Simple material balance considerations suggest that if the two flow meters are exactly accurate, the flow change produced by the flow control loop will make up exactly enough water to maintain the level without producing a significant upset to the level control loop. Similarly, a sudden drop in steam demand caused by the trip of a significant turbine load will produce an exactly matching drop in feedwater flow to the steam drum without producing any significant disturbance to the boiler steam drum level control.

Of course, there are losses from the boiler that are not measured by the steam production meter. The most common of these are boiler blow down and steam vents (including relief valves) ahead of the steam production meter. In addition, boiler operating conditions that alter the total volume of water in the boiler cannot be corrected by the feed forward control strategy. For example, forced circulation boilers may have steam generating sections that are placed out of service or in service intermittently. The level controller itself must correct for these unmeasured disturbances using the normal feedback control algorithm.

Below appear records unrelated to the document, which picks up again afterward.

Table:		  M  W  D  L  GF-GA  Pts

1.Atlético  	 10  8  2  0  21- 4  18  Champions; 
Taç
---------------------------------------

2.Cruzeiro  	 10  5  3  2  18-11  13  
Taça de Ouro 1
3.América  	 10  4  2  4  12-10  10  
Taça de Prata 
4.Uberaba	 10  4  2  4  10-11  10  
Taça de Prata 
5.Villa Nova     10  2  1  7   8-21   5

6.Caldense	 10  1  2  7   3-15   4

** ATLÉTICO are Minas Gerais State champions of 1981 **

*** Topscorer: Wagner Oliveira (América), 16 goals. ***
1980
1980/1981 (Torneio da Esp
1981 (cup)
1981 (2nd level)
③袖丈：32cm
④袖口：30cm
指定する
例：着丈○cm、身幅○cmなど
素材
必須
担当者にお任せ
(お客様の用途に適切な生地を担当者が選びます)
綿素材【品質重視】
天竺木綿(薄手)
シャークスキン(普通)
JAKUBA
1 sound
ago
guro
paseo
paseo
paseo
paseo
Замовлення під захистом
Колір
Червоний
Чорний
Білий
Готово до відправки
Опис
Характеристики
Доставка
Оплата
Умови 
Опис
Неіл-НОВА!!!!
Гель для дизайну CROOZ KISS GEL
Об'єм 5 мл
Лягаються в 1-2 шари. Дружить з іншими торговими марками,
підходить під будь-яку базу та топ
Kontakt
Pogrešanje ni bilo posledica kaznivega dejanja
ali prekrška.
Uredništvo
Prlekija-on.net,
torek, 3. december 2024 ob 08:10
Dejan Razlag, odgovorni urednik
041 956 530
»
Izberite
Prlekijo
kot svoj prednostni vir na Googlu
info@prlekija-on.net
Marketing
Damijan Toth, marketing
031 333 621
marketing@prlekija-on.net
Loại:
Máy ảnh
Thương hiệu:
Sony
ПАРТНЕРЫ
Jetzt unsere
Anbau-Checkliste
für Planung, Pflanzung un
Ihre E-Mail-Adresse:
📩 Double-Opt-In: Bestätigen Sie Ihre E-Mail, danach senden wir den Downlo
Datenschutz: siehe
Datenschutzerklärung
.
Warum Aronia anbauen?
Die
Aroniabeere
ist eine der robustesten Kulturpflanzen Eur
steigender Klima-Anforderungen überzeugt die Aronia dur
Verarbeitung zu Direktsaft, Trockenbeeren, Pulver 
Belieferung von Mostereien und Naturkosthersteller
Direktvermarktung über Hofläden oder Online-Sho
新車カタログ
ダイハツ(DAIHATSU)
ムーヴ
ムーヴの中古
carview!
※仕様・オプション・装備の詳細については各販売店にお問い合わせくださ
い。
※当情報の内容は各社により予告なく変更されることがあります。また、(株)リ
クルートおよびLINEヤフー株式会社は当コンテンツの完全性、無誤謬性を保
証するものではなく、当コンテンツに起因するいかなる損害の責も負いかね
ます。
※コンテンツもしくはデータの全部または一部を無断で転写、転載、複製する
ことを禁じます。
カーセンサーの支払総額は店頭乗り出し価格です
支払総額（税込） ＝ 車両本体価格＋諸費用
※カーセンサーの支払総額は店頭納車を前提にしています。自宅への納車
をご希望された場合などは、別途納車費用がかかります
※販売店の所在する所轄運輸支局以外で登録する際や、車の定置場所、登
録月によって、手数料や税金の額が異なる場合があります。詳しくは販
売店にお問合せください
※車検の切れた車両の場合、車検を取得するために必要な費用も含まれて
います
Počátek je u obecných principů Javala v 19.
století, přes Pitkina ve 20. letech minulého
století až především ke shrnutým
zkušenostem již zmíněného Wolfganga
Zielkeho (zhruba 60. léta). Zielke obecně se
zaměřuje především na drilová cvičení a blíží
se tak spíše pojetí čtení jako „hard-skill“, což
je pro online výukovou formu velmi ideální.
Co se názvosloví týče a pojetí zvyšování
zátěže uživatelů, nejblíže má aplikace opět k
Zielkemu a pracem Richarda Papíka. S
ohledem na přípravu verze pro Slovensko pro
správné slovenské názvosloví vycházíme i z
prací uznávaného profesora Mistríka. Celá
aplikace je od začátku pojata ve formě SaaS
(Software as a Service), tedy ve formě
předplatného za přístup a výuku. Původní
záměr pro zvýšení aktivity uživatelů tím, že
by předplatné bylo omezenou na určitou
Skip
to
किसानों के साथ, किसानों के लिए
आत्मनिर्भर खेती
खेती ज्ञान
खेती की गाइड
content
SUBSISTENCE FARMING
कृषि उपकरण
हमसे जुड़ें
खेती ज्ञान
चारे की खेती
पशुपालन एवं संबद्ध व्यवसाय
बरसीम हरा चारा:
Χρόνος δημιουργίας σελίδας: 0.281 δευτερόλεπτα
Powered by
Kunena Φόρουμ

Notes on Firing Control Systems
In general, firing control is accomplished with a Plant Master that monitors the pressure of the main steam header and modulates the firing rate (and hence, the steam production rate) of one or more boilers delivering steam to the steam header. The firing demand signal is sent to all boilers in parallel, but each boiler is provided with a Boiler Master to allow the Plant Master demand signal to be overridden or biased. When the signal is overridden, the steam production rate of the boiler is set manually by the operator, and the boiler is said to be base-loaded. Most boilers on a given header must be allowed to be driven by the Plant Master to maintain pressure control. Boilers that have the Boiler Master set in automatic mode (passing the steam demand from the Plant Master to the boiler firing control system) are said to be swing boilers as opposed to base-loaded boilers.

The presence of heat recovery steam boilers on a steam header raises new control issues because the steam production rate is primarily controlled by the horsepower demand placed on the gas turbine providing the heat to the boiler. If the heat recovery boiler operates at a pressure above the header pressure, a separate pressure control system can be used to blow off excess steam from the heat recovery boiler when production is above the steam header demand. Note that for maximum efficiency, most heat recovery boilers are fitted with duct burners to provide additional heat to the boiler. The duct burner is controlled with a Boiler Master like any other swing boiler. As long as there are other large swing boilers connected to the steam header, the other fired boilers can reduce firing as required when output increases from the heat recovery boiler.